The exercise asks you to copy every line below in which "dossier" appears.

─── Raw data ───

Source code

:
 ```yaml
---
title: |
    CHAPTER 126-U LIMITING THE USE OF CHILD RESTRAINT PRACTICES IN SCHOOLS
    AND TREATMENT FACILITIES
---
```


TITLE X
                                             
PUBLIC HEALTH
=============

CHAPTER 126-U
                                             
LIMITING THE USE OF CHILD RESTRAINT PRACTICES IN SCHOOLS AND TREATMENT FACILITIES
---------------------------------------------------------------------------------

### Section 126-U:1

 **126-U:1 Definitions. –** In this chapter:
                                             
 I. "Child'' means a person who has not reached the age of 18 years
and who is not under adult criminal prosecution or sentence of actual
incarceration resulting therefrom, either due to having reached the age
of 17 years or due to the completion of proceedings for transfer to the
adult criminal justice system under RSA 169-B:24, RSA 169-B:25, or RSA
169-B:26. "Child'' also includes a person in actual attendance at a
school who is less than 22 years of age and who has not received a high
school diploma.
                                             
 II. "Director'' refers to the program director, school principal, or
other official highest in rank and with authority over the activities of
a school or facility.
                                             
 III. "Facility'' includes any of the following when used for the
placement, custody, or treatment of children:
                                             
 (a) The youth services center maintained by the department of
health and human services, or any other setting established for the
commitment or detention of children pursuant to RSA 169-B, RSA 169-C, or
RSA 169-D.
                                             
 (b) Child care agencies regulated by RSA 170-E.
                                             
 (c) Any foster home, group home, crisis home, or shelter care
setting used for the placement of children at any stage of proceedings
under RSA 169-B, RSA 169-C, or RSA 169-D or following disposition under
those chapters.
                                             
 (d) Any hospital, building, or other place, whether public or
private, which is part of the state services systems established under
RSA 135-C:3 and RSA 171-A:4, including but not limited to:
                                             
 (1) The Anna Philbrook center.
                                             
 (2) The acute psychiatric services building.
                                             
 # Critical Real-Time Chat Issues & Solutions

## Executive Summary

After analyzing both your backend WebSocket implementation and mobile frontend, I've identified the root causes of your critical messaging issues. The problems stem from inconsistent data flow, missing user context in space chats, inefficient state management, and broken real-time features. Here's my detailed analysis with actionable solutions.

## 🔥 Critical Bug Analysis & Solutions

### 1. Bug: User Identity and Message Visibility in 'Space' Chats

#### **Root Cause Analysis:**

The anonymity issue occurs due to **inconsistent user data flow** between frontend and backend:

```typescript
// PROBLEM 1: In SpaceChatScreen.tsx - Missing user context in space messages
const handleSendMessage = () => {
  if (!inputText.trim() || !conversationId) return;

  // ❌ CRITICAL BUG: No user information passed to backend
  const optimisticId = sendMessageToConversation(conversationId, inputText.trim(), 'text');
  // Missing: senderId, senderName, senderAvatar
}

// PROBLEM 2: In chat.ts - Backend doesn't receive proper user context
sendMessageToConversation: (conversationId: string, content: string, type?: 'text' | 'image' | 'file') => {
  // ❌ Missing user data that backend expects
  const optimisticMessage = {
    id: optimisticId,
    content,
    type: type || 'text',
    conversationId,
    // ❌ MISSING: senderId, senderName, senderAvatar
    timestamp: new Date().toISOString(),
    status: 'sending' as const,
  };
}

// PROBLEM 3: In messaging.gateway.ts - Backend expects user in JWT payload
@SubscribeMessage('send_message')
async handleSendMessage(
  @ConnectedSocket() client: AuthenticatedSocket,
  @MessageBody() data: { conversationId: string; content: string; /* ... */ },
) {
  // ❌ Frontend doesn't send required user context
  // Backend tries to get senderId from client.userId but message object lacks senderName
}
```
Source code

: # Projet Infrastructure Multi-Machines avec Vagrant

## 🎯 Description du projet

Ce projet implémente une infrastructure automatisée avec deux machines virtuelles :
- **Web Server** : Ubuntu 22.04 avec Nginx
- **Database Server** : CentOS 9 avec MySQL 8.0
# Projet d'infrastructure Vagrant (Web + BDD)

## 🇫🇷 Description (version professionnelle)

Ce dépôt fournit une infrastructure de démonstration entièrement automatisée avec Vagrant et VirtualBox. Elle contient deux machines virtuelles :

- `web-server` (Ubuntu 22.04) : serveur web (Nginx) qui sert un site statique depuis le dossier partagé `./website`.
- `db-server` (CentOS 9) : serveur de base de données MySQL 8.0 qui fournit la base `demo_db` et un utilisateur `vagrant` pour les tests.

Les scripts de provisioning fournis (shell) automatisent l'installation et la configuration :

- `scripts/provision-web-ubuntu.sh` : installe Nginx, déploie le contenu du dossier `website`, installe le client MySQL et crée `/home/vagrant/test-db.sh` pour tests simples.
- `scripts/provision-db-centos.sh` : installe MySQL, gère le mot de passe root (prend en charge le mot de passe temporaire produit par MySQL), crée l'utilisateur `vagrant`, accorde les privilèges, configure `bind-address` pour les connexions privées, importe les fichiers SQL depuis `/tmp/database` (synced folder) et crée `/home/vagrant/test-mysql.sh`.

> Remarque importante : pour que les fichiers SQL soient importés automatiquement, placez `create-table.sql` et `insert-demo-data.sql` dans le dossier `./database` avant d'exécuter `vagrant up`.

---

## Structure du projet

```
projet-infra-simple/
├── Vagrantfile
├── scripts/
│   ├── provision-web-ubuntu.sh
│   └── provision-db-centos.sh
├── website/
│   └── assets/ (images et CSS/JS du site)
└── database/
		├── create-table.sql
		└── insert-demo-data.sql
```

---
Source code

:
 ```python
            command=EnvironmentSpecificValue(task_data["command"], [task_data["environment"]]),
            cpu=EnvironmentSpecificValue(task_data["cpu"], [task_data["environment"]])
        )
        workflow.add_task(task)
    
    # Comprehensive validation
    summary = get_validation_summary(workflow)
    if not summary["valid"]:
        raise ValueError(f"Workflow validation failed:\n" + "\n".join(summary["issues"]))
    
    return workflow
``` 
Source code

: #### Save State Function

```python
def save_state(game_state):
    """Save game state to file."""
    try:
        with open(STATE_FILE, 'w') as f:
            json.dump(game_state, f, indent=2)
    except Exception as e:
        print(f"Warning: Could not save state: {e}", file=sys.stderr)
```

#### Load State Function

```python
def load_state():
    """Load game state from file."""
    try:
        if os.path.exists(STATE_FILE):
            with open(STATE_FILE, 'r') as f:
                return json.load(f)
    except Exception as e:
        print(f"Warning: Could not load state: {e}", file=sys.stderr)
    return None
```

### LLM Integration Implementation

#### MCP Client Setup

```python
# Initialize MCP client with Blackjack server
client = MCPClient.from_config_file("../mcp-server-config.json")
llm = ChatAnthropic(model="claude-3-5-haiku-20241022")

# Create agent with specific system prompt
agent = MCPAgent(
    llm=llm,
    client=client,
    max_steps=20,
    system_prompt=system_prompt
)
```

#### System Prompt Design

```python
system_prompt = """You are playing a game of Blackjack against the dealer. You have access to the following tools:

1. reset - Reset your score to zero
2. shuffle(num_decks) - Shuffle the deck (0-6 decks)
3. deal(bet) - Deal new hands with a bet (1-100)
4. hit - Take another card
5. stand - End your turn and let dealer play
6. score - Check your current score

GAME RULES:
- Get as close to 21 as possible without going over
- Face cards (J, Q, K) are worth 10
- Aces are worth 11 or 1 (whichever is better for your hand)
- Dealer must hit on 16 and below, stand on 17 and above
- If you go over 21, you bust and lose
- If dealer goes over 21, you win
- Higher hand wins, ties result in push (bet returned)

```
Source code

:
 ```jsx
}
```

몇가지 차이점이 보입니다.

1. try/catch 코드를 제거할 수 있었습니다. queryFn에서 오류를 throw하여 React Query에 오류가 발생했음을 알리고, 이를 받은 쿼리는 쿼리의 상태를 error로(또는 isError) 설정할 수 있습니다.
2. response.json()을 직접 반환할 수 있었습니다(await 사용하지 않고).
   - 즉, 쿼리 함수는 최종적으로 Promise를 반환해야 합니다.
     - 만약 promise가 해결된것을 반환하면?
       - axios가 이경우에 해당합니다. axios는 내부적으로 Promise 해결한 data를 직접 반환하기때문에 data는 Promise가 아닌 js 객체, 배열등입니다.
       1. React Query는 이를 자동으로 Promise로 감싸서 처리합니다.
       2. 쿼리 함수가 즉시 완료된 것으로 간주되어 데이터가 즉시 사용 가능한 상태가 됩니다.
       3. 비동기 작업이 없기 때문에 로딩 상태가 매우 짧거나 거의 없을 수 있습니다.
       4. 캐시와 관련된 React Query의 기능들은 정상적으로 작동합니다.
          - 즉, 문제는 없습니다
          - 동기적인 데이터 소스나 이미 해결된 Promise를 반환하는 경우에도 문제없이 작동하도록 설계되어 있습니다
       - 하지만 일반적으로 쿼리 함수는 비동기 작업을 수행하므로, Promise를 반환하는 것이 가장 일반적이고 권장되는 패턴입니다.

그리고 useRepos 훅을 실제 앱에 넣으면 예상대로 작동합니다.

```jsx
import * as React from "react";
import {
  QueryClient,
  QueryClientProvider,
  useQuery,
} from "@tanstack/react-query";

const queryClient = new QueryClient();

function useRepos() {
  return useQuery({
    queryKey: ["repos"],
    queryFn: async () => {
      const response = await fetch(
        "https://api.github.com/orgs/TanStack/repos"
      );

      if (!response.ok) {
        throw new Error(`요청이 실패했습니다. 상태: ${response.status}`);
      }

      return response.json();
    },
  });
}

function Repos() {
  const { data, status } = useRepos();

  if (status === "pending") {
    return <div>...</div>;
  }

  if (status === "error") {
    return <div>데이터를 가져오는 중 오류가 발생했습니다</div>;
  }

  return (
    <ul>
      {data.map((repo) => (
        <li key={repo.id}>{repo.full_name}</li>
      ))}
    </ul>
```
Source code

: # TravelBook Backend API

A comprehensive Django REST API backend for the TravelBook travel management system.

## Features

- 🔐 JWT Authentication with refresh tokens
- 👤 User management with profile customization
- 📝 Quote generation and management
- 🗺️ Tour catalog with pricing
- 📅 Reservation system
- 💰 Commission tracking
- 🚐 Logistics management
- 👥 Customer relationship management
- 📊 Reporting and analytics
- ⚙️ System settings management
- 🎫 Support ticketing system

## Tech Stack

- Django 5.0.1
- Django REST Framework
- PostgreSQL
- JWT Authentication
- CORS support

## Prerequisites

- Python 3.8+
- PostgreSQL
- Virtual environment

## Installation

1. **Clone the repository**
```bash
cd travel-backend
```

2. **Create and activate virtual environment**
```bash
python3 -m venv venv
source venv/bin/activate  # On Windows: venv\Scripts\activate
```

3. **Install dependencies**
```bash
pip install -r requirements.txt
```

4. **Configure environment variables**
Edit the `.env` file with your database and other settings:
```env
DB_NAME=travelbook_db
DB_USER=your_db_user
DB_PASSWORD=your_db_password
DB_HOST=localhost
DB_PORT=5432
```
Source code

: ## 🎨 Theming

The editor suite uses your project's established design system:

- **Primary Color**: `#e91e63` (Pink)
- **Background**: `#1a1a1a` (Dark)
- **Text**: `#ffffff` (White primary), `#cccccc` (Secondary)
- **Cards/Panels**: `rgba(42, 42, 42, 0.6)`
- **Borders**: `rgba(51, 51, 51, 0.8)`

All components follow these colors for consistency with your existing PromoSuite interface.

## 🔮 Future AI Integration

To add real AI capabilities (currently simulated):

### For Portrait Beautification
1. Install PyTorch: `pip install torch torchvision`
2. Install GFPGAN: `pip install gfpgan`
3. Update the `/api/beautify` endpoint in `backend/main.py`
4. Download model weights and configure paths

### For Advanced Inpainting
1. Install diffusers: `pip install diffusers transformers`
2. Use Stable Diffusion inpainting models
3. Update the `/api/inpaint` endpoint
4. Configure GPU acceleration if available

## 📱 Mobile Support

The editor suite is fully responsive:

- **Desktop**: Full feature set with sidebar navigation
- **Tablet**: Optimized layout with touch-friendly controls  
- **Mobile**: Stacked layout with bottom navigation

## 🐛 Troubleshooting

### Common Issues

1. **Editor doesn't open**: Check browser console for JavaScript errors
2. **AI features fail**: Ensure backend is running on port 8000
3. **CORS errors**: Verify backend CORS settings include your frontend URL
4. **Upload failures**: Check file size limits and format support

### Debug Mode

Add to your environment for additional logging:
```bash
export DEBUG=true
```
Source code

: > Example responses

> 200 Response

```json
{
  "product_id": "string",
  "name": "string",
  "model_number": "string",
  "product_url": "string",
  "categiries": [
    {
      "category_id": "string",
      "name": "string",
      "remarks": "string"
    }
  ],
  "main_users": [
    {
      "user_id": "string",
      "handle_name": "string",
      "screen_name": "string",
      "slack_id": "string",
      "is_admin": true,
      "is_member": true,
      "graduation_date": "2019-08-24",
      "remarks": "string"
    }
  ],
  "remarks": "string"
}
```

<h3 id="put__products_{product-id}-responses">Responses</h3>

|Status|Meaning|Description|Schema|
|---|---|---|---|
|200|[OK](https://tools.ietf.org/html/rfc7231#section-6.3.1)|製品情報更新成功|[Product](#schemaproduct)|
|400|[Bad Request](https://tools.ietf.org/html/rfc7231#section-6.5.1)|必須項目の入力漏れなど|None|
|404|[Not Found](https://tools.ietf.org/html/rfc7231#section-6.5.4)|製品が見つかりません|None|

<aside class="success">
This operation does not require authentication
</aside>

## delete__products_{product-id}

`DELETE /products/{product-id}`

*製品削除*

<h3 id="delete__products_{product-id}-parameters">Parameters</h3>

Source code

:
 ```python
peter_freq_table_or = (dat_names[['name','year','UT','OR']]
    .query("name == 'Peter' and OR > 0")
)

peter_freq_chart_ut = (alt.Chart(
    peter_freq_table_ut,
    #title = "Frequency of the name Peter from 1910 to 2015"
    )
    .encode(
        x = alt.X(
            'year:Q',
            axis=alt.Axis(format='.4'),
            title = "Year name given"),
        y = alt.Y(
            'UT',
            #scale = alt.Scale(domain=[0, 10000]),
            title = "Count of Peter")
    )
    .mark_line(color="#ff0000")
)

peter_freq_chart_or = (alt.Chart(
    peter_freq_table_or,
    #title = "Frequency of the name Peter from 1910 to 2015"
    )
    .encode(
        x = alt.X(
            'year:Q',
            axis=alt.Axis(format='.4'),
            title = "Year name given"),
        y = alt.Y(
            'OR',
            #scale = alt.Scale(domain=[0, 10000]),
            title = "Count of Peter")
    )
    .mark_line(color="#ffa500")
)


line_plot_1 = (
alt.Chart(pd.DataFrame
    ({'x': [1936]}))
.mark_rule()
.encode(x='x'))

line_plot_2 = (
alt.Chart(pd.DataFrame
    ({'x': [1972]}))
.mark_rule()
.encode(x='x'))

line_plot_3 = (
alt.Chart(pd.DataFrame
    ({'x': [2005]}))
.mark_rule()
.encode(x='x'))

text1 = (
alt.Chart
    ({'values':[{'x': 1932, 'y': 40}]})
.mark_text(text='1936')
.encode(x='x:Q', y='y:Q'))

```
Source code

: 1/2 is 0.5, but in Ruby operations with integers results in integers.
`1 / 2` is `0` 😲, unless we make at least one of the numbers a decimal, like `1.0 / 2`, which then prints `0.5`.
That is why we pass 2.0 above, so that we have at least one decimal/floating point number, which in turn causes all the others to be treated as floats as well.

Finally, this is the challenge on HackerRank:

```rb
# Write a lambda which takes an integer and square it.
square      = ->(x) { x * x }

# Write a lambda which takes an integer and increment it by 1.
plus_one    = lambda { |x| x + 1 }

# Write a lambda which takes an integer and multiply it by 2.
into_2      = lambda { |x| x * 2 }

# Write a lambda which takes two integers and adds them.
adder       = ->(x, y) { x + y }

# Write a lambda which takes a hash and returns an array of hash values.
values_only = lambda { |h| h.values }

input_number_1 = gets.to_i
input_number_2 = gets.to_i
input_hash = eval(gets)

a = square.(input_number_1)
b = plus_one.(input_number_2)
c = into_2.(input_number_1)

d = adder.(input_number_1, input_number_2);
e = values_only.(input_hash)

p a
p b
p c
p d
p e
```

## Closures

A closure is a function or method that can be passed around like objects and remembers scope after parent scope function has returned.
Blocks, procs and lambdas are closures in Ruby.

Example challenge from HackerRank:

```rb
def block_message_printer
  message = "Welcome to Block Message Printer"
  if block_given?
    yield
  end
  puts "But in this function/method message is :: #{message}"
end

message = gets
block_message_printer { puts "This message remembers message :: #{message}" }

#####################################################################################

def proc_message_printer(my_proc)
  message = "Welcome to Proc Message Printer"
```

───

Task solution:
- `web-server` (Ubuntu 22.04) : serveur web (Nginx) qui sert un site statique depuis le dossier partagé `./website`.
- `scripts/provision-web-ubuntu.sh` : installe Nginx, déploie le contenu du dossier `website`, installe le client MySQL et crée `/home/vagrant/test-db.sh` pour tests simples.
> Remarque importante : pour que les fichiers SQL soient importés automatiquement, placez `create-table.sql` et `insert-demo-data.sql` dans le dossier `./database` avant d'exécuter `vagrant up`.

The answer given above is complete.